Steve, da Singapore al Monte Bianco: è guarito «il contagiato globetrotter»
Il britannico che ha portato il virus dall’asia all’europa: per l’oms è un esempio di «grande diffusore»
Un signore britannico di mezza età in vacanza sulle Alpi francesi è diventato l’emblema di come i viaggi internazionali possano mettere a repentaglio gli sforzi del mondo per contenere l’epidemia di coronavirus.
Steve Walsh, 53 anni, avrebbe contratto il virus tra il 20 e il 22 gennaio mentre era Singapore per una conferenza internazionale sponsorizzata dalla sua azienda, la Servomex, una compagnia britannica che produce sensori industriali e li vende nel mondo. In seguito l’uomo d’affari, quando era ancora asintomatico, ha raggiunto la sua famiglia che era a sciare sul Monte Bianco, in Francia. Lì ha infettato altri cinque concittadini che erano nel suo hotel, compreso un bambino di 9 anni, e uno spagnolo che era nell’area. Tornato in patria, a Hove nei pressi di Brighton, il nostro portatore sano (almeno fino ad allora) ha diffuso ulteriormente il virus, tanto che la città nell’east Sussex è diventata il centro della crisi in Gran Bretagna, visto che 5 degli 8 casi registrati nel Paese sono stati lì. E a Brighton lunedì è stato chiuso temporaneamente un ambulatorio pubblico perché Catriona Greenwood, una dei medici dello staff, è risultata positivo al nuovo coronavirus. Questo senza contare le persone che Walsh ha incontrato sui voli che ha preso per tornare nel Regno Unito. Si teme anche che altre novanta persone, presenti alla conferenza a Singapore, possano essere state infettate e aver così iniziato altre catene di contagio nei loro Paesi natali.

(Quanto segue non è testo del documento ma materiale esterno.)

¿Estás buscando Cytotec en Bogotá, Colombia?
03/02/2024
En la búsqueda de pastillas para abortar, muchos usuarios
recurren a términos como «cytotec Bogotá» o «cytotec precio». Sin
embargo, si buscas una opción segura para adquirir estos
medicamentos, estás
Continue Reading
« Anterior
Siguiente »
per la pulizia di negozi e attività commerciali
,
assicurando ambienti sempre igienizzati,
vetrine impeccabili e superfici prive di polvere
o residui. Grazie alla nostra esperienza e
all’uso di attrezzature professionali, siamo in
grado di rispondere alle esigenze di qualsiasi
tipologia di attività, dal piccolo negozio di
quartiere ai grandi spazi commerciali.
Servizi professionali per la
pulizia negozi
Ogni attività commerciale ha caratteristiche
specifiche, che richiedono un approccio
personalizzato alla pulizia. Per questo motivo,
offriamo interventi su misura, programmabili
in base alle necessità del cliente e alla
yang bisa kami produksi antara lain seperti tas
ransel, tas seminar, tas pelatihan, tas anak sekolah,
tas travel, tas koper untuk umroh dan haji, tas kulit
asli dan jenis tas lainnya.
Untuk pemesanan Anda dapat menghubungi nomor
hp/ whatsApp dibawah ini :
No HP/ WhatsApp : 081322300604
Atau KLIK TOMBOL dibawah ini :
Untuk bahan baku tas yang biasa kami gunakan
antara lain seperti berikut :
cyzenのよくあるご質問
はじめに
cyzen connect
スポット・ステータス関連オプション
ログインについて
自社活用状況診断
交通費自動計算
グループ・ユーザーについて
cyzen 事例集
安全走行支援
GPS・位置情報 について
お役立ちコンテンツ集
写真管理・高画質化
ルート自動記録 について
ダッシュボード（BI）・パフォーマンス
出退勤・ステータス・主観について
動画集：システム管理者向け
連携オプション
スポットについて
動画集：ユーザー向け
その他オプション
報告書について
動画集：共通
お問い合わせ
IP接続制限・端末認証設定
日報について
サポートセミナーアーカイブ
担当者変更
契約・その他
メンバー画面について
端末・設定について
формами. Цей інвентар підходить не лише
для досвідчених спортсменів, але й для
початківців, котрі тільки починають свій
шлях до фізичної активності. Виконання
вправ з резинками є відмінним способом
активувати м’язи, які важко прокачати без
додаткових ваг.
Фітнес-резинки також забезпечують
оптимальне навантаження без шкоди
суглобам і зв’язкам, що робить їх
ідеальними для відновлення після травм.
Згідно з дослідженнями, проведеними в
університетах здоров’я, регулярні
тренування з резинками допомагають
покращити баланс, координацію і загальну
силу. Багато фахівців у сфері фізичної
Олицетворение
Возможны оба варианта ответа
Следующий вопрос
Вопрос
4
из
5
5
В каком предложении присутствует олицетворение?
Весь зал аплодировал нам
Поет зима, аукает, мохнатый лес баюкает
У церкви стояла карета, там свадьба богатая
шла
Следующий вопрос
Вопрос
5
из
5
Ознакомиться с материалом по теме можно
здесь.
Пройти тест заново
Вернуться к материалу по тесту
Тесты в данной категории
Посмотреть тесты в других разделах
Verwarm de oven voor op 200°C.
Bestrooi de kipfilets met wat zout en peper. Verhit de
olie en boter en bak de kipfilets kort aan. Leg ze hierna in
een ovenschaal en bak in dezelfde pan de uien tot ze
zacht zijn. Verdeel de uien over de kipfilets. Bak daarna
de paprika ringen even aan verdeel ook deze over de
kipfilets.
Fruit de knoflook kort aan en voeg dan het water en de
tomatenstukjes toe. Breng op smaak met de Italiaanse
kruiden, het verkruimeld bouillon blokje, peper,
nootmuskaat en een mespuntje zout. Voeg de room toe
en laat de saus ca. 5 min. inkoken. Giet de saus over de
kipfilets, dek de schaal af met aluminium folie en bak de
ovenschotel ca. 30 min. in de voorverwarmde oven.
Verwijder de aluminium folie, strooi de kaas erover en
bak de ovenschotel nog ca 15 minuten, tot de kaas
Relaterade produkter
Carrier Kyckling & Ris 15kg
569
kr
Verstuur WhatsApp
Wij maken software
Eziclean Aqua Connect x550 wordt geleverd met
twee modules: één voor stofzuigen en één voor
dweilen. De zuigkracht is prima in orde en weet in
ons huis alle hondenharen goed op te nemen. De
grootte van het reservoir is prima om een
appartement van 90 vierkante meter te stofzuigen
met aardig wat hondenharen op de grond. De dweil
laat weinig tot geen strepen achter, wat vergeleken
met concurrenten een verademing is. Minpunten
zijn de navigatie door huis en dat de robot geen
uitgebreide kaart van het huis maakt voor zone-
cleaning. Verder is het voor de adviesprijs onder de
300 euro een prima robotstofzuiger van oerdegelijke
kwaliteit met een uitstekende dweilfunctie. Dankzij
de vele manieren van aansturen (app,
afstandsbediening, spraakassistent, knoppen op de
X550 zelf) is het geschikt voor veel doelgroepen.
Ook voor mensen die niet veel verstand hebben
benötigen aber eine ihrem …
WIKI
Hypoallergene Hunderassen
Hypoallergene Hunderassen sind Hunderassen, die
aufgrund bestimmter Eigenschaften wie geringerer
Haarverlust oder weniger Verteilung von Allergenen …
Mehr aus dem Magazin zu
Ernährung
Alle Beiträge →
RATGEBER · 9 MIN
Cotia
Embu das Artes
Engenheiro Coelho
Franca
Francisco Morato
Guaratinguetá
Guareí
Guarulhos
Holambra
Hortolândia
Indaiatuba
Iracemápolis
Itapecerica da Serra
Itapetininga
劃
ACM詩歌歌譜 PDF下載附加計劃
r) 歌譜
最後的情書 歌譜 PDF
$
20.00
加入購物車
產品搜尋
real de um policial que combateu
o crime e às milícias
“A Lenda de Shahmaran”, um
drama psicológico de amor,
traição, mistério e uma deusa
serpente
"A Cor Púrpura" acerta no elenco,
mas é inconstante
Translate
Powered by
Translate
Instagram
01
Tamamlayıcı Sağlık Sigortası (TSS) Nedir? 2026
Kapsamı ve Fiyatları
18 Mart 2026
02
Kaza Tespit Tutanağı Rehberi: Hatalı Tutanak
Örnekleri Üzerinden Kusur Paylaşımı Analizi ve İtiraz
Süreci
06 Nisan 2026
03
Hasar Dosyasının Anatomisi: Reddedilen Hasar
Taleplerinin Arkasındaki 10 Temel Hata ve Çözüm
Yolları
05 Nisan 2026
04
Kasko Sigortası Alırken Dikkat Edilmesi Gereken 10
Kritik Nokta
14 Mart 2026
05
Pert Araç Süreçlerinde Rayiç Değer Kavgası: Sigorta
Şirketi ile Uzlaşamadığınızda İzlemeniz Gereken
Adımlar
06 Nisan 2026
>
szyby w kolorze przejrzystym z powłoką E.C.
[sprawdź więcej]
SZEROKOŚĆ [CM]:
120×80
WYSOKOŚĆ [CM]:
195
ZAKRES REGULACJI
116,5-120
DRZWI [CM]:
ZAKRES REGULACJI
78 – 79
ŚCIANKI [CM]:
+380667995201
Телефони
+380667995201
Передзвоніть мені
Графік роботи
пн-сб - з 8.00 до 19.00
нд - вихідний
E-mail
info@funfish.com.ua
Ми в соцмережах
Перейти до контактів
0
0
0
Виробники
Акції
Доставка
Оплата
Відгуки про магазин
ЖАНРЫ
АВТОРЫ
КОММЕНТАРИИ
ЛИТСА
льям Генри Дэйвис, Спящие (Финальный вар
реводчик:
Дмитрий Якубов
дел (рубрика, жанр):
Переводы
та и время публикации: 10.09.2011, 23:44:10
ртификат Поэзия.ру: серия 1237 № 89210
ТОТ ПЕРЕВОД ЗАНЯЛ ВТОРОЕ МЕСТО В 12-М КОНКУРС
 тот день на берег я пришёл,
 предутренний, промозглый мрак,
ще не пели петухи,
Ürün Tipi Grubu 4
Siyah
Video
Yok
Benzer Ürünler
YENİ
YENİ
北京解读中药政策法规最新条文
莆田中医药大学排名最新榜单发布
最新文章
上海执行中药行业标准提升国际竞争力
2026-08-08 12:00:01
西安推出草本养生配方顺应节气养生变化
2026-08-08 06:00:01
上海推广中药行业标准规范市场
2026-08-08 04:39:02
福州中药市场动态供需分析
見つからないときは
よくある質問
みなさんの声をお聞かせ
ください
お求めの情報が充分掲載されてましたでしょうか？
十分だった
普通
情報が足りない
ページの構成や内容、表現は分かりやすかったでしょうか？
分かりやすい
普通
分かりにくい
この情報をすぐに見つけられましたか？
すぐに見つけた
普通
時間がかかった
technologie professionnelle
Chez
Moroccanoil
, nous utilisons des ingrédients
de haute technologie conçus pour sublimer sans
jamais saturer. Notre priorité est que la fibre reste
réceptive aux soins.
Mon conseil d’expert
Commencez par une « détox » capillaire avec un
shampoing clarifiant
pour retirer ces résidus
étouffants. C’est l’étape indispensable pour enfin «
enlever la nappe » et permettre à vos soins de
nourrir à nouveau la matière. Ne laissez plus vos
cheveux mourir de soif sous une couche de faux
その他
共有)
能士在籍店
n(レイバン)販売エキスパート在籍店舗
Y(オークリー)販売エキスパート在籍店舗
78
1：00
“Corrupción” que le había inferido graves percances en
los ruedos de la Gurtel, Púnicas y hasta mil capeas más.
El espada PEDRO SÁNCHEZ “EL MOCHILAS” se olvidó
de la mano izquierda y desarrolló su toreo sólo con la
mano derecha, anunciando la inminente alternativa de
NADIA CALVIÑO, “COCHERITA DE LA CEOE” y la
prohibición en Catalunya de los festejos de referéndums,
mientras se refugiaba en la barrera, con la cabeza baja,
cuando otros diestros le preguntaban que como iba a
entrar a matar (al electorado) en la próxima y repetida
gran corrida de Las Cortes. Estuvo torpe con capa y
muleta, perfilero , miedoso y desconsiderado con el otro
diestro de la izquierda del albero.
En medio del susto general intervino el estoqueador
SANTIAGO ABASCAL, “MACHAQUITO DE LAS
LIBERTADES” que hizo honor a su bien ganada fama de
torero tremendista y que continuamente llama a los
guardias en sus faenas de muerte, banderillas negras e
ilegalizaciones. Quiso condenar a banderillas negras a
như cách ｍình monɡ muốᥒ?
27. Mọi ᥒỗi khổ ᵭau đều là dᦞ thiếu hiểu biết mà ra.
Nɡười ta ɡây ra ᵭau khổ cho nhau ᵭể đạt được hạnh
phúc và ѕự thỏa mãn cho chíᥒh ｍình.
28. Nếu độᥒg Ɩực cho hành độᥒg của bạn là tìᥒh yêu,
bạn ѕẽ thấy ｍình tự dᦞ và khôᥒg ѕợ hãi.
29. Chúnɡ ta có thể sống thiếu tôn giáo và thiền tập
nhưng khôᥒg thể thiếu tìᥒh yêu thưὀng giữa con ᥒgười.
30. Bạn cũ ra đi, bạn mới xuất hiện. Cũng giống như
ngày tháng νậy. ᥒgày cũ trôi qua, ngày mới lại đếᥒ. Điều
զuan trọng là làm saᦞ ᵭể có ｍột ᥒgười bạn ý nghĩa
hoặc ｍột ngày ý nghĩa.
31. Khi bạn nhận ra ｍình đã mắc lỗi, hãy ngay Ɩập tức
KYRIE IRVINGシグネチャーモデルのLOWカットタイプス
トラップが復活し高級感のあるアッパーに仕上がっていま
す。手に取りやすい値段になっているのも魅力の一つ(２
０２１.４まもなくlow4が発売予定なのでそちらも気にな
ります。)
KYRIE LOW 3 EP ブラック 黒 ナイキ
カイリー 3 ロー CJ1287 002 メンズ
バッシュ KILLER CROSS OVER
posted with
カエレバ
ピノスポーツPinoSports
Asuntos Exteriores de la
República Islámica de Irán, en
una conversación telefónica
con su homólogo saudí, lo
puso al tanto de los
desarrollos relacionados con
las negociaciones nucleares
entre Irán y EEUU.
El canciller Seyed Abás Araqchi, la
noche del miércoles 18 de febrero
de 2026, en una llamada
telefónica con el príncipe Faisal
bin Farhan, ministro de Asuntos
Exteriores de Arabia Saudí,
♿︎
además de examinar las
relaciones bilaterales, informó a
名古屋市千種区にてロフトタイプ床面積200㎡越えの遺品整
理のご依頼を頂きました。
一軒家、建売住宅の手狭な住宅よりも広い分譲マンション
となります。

Per l’oms, l’organizzazione Mondiale della Sanità, Walsh è l’esempio perfetto di «super-spreader» (super diffusore), cioè qualcuno che infetta una grande quantità di persone. Ma la colpa non è di certo sua, come sottolinea il direttore dell’istituzione Michael Ryan. Oggi il businessman è guarito ma è ancora in isolamento precauzionale all’ospedale di Brighton.
Non è la prima volta che accade. A gennaio una donna di Shanghai che si era recata in Germania per partecipare a una sessione di aggiornamento alla Webasto, un’azienda di componentistica automotive, nel quartiere generale di Stockdorf, a Sud-est di Monaco, ha contagiato una dozzina di colleghi che poi hanno passato la malattia anche ai loro familiari.
Non è ancora chiaro come si trasmetta il coronavirus che ha già infettato più di 40 mila persone e ne ha uccise più di 900. Secondo gli esperti è probabile che il contagio passi attraverso le gocce che entrano nell’aria quando una persona tossisce o starnutisce. L’incubazione è di circa 14 giorni, all’inizio i sintomi possono essere leggeri, facilmente confondibili con un raffreddore. Secondo il direttore generale dell’oms, Tedros Adhanom Ghebreyesus, il modo in cui il contagio è stato diffuso dall’uomo d’affari britannico, che non ha mai messo piede in Cina, è molto allarmante: «Questa potrebbe essere la scintilla che crea un incendio ancora più grande. Il nostro obiettivo è il contenimento. Rinnoviamo l’invito a tutti i Paesi perché evitino il diffondersi dell’epidemia».
Durante l’esplosione della Sars, tra il 2002 e il 2003, fu un dottore cinese a portare la malattia all’estero quando si recò in un hotel di Hong Kong e infettò sei ospiti che tornarono in Canada, Taiwan, Thailandia e Singapore dove diffusero ulteriormente il virus.
Andando molto indietro nella Storia, la più famosa «super spreader» è la cuoca irlandese Mary Mallon, soprannominata «Mary la tifoidea» per aver passato la malattia a decine e decine di persone. La donna, che ha vissuto tra il 1869 e il 1938, è stata costretta a rimanere tanti anni in esilio all’estero proprio per la sua nomea.